Barbour: Everyone is posturing on "fiscal cliff"
Former Gov. Haley Barbour, R-Miss., told "CBS This Morning" Friday that he would have voted for House Speaker John Boehner's "Plan B" to avoid the "fiscal cliff," which was pulled from the House floor last night due to insufficient support for passage.
The aborted vote on Boehner's plan was an embarrassing black eye for the Speaker, who faced a mutiny on his right flank due to the perception among some conservative House members that his bill amounted to a tax increase.
Barbour validated that interpretation but said he would have voted "yea" anyway "because "It would have shown the American people, look, the Republicans have bent over backwards...they held their nose and compromised."

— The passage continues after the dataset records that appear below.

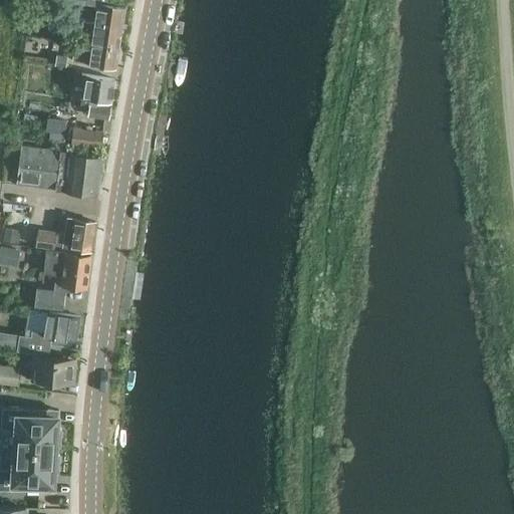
[(103,0),(76,0),(99,3),(96,23),(122,27),(125,6),(103,3),(103,0)]
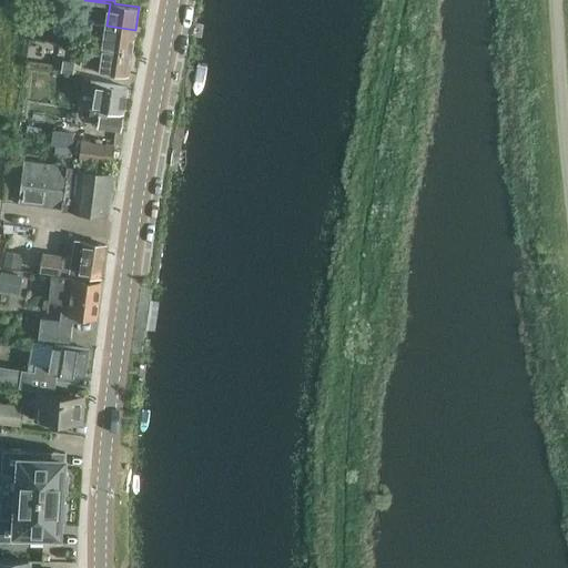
[(135,30),(107,26),(103,47),(132,51),(135,30)]
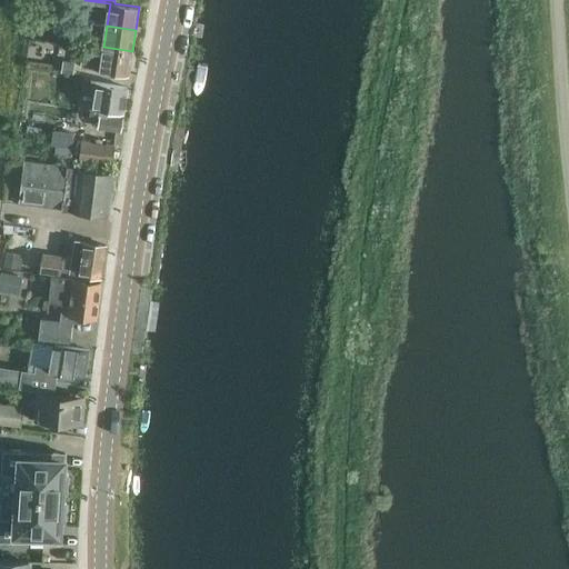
[(132,51),(103,47),(101,58),(88,57),(87,68),(128,75),(132,51)]
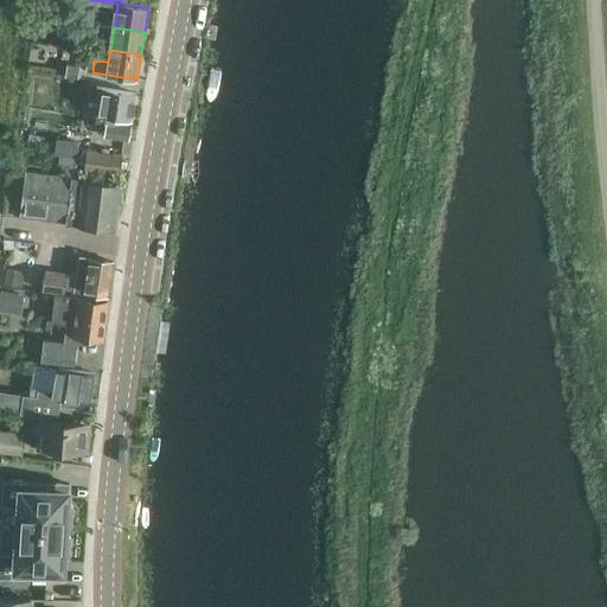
[(82,65),(61,62),(59,76),(80,80),(82,65)]
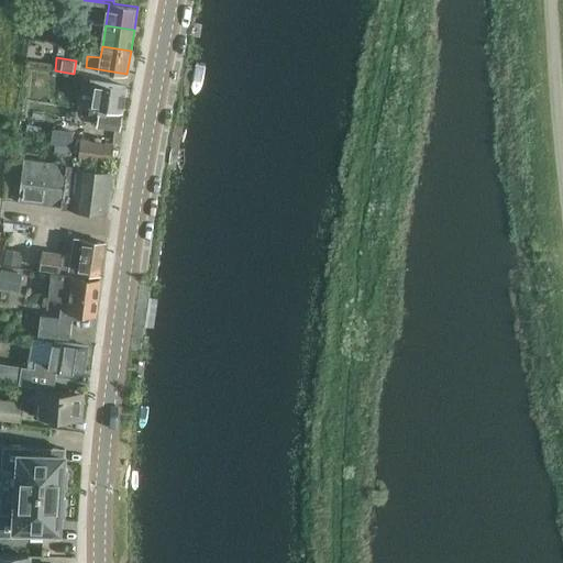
[(120,129),(128,86),(94,80),(88,114),(99,116),(98,125),(120,129)]
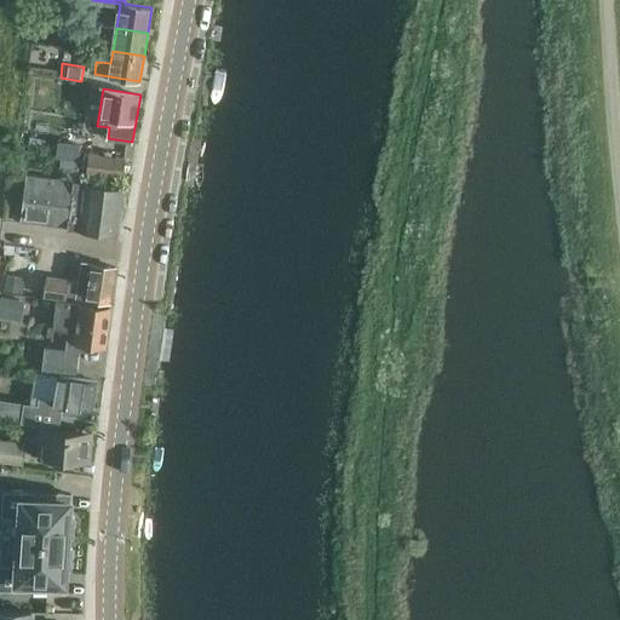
[(89,153),(86,174),(122,179),(125,158),(104,155),(105,150),(97,149),(97,154),(89,153)]
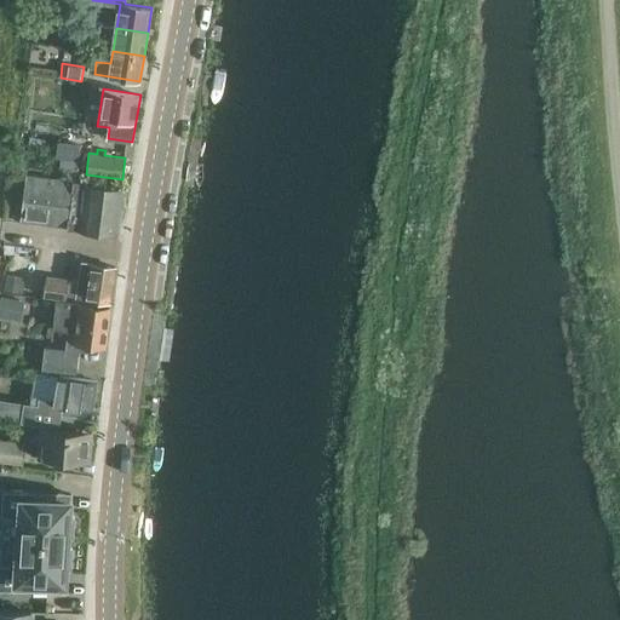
[(78,161),(61,159),(59,172),(76,174),(78,161)]
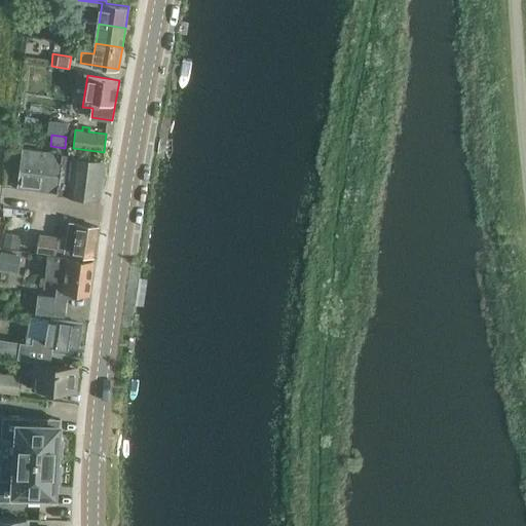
[(100,198),(105,158),(24,147),(19,187),(100,198)]
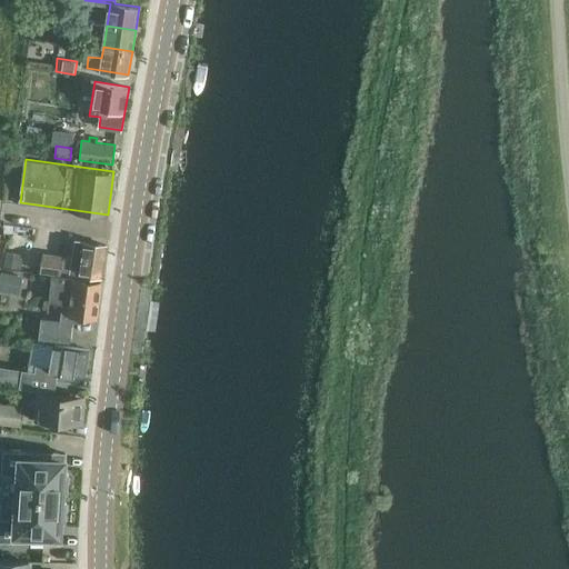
[(102,276),(107,245),(76,240),(73,258),(45,253),(42,270),(60,272),(61,270),(102,276)]
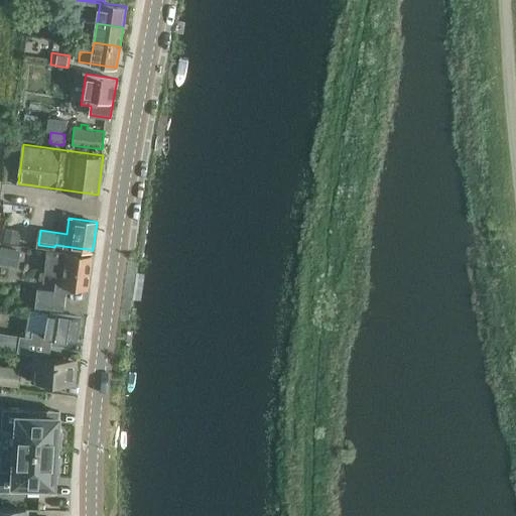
[(0,265),(25,270),(28,248),(1,244),(0,247),(0,265)]
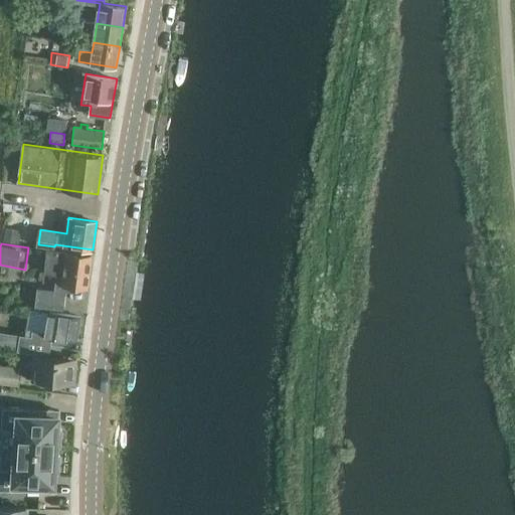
[(47,249),(44,272),(57,274),(54,290),(37,287),(34,306),(63,310),(65,292),(61,291),(62,284),(87,287),(91,256),(47,249)]
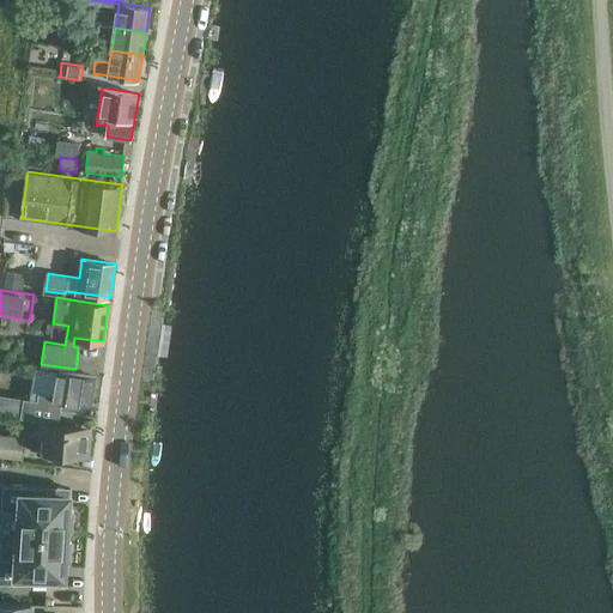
[(56,371),(54,394),(40,392),(38,400),(24,398),(20,418),(59,423),(60,416),(61,408),(76,410),(77,401),(91,404),(95,376),(56,371)]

By contrast, "There's been no compromise from the other side," said Barbour. "None, zero, zip."
Asked if he thought we are heading over the "fiscal cliff," Barbour said, "We don't have to, because the House has previously passed legislation to continue the tax cuts...Now the question is, 'Will the Democrats in the Senate and the president accept that or come back with some other offer?' But the House has already done the two things necessary to avoid the fiscal cliff and sequestration."
Barbour also sought to refocus the debate from taxes onto more Republican-friendly terrain, arguing, "We need to get the focus on spending." The governor insisted that the problem is spending, not taxes, and noted that in the first two months of the current fiscal year, compared with a year ago, revenue rose by $30 billion, but due to a $87 billion spending increase, the deficit was up $57 billion.
Asked by Charlie Rose whether the problem is trust -- that neither side expects the other to negotiate in good faith -- Barbour agreed, referencing a newspaper quote that complained, "Everyone is posturing."
"That's a legitimate complaint," said Barbour.